Hudson and Oliver were screwing around in the other room and when Oliver comes back he's foaming at the mouth. On my God my first thought. Did I mix up their doses? I quick try to make Oliver drink water which he refuses and then I panic. Hudson's dose is for extra large dogs (89 lbs. plus) and Oliver is an average size cat. I quick call someone, anyone. I called my sister in law, Ann. She's good with animals she must know what is going on. She did not know... so we both started Googling. What we saw was not good... fatal for pets if overdosed and if I switched them it would be an overdose for sure for Oliver.
So I go back to packages... staring at them.... did I mix them up? I am trying to replay my steps as the packages are almost identical except for the little print on the back that says "for dogs" or "for cats". How did I mess this up? And then I have a meltdown... I continue to look at the grim diagnoses online if I did mix them up and now I am hysterical. I quick rush him to the bathtub and try to wash what may have been a fatal dose of Frontline or an unwarranted bath. Then I can't seem to convince myself one way or another as I stare at the boxes and packages. I frantically try to think exactly what I did, which dose I picked up first and I couldn't.
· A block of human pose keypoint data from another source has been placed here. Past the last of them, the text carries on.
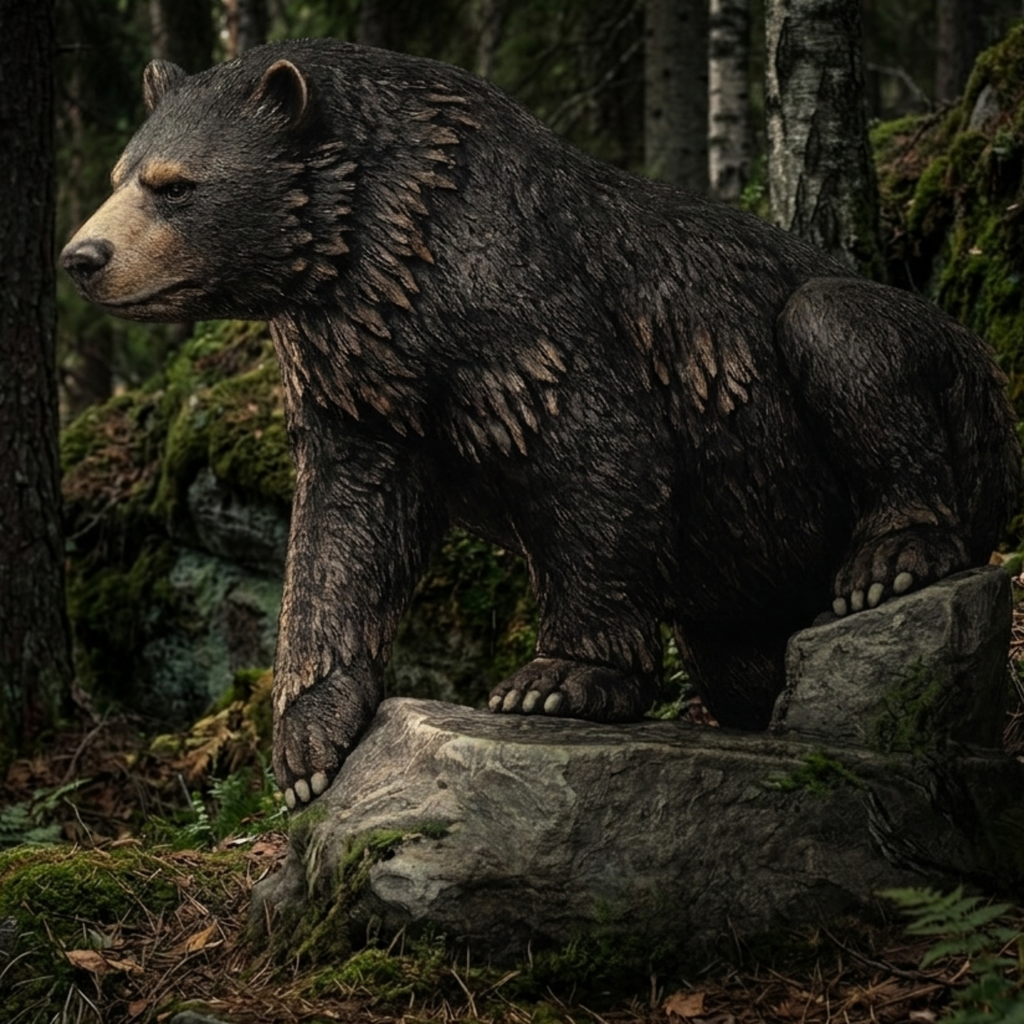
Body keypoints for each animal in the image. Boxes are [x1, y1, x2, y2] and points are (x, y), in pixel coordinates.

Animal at [61, 40, 1022, 810]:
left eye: (175, 185)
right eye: (119, 176)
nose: (80, 257)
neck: (384, 257)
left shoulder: (523, 316)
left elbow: (598, 456)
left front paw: (553, 679)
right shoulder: (361, 378)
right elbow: (343, 532)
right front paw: (306, 748)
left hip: (943, 388)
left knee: (839, 332)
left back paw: (891, 561)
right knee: (739, 655)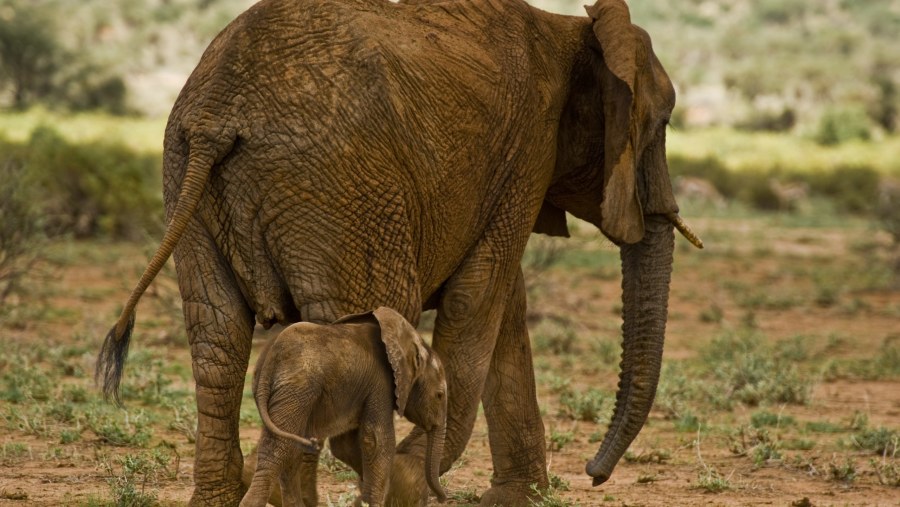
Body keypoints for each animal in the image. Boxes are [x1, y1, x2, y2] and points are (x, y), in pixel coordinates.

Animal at [241, 308, 448, 506]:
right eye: (439, 395)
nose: (442, 498)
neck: (411, 340)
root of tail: (270, 355)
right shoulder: (381, 383)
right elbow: (377, 439)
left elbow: (346, 445)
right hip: (297, 387)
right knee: (279, 447)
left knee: (289, 445)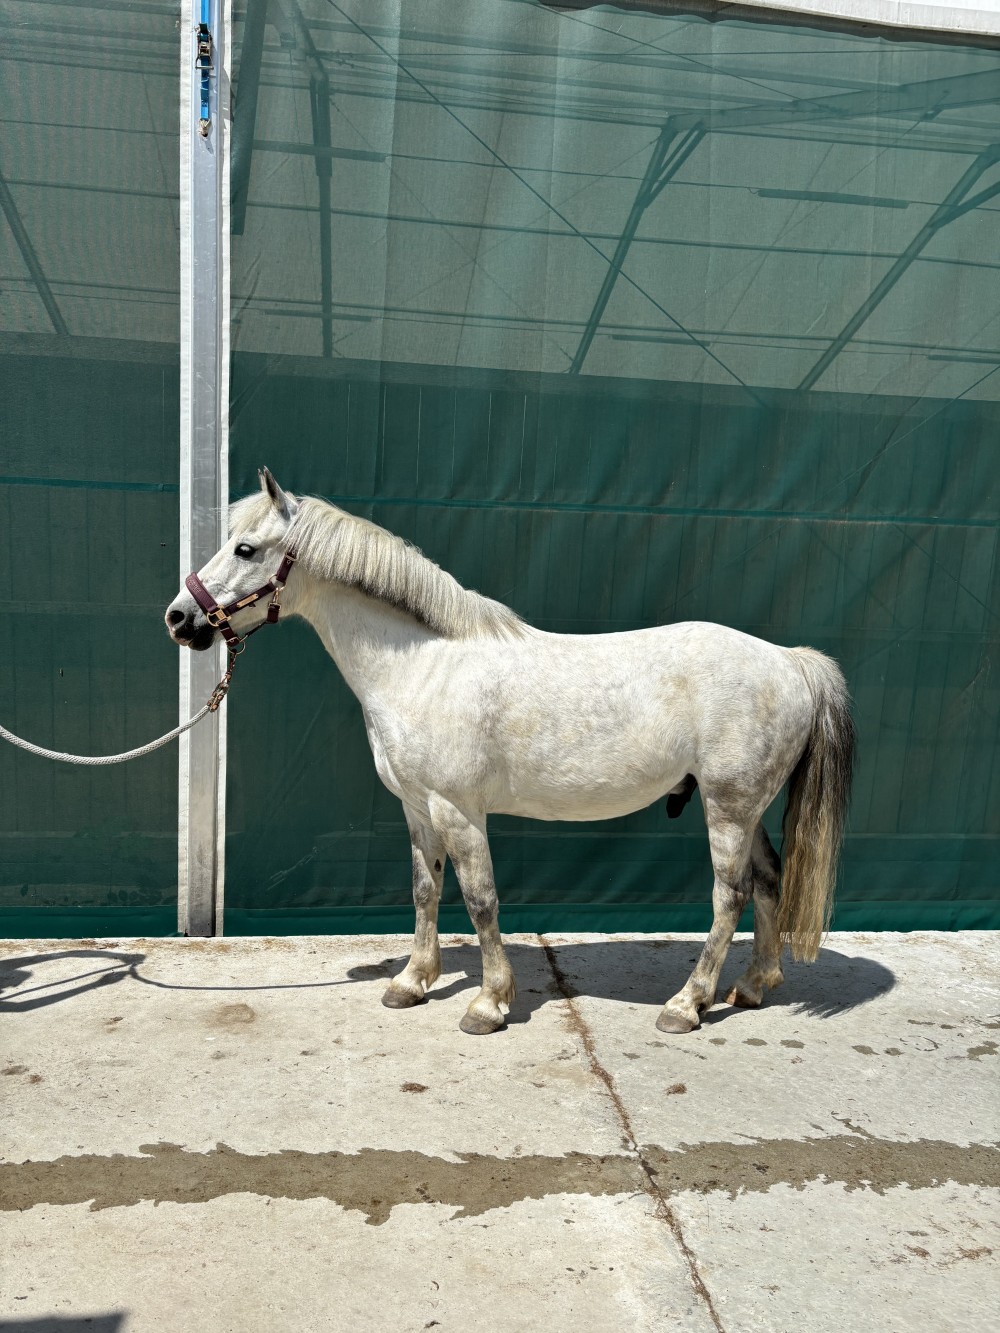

My mind was going a million miles a minute. Then I think about how careless that was and how what other careless things I could have done in my sleep deprivation and stress.
I thought how could I possibly tell Chris in Afghanistan that I killed his cat over my own carelessness. And how could I ever tell Audrey. But as quickly as he acted so ill he suddenly was fine. He was eating only a few minutes later and drank some water. I still do no know what happened. Maybe I never even mixed them up to begin with. Maybe they received the right dose and Oliver got a little in his mouth. Maybe he got a little bit of Hudson's in his mouth when they were in the other room. But maybe I did give him the wrong dose. Either way there is nothing I can do but monitor him and just keep an eye on him and he seems fine as the evening goes on. Hopefully there will be no grim news come tomorrow morning.
This incident did show me I need to just relax. I need to get some sleep, I need to take a break, I need to just breathe. Something as simple as mixing up the medicines for pets could turn into such a disaster. And as I run this life a million miles a minute as most busy moms do, I realize we all need to step back for a second and take a deep breathe. I will never forget that woman on Oprah a few years back that left her sleeping baby in the car on a hot summer day while she was at work because she forgot to drop her off at daycare. The baby died because of the busy stressful lives we all lead. Not that I could ever forget Audrey jabbering in the backseat, but I am sure that mom would have said the same thing.
So after my hysterical meltdown I vowed to take a break if even for the rest of the day or weekend before another hectic week begins. So hopefully everything will be fine with Oliver and I was just second guessing myself and turning it into something it was not. But it could have turned into something tragic. Enjoying a quiet evening at home with a glass of wine tonight.